Stored items:
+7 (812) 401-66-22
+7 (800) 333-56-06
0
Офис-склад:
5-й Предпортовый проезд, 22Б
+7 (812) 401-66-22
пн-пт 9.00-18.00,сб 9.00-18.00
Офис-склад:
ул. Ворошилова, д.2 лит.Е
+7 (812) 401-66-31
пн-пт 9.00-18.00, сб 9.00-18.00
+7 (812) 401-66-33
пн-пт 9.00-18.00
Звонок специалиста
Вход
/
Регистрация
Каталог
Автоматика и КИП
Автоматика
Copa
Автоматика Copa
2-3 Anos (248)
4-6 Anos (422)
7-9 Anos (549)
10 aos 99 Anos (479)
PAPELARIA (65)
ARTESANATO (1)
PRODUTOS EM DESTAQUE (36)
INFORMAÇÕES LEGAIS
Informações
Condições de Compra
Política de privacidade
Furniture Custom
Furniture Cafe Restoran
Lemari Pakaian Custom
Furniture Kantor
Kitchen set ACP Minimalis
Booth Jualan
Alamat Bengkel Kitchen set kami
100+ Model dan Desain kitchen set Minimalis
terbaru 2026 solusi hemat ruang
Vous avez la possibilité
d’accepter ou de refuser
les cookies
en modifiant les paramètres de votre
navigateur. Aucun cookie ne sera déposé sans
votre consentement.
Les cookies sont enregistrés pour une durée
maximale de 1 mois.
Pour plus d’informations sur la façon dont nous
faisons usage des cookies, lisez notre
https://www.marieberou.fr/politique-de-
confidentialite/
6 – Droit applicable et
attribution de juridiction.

# Task description
Down to the last line, restate the records exactly.

# Result
+7 (812) 401-66-22
+7 (800) 333-56-06
0
Офис-склад:
5-й Предпортовый проезд, 22Б
+7 (812) 401-66-22
пн-пт 9.00-18.00,сб 9.00-18.00
Офис-склад:
ул. Ворошилова, д.2 лит.Е
+7 (812) 401-66-31
пн-пт 9.00-18.00, сб 9.00-18.00
+7 (812) 401-66-33
пн-пт 9.00-18.00
Звонок специалиста
Вход
/
Регистрация
Каталог
Автоматика и КИП
Автоматика
Copa
Автоматика Copa
2-3 Anos (248)
4-6 Anos (422)
7-9 Anos (549)
10 aos 99 Anos (479)
PAPELARIA (65)
ARTESANATO (1)
PRODUTOS EM DESTAQUE (36)
INFORMAÇÕES LEGAIS
Informações
Condições de Compra
Política de privacidade
Furniture Custom
Furniture Cafe Restoran
Lemari Pakaian Custom
Furniture Kantor
Kitchen set ACP Minimalis
Booth Jualan
Alamat Bengkel Kitchen set kami
100+ Model dan Desain kitchen set Minimalis
terbaru 2026 solusi hemat ruang
Vous avez la possibilité
d’accepter ou de refuser
les cookies
en modifiant les paramètres de votre
navigateur. Aucun cookie ne sera déposé sans
votre consentement.
Les cookies sont enregistrés pour une durée
maximale de 1 mois.
Pour plus d’informations sur la façon dont nous
faisons usage des cookies, lisez notre
https://www.marieberou.fr/politique-de-
confidentialite/
6 – Droit applicable et
attribution de juridiction.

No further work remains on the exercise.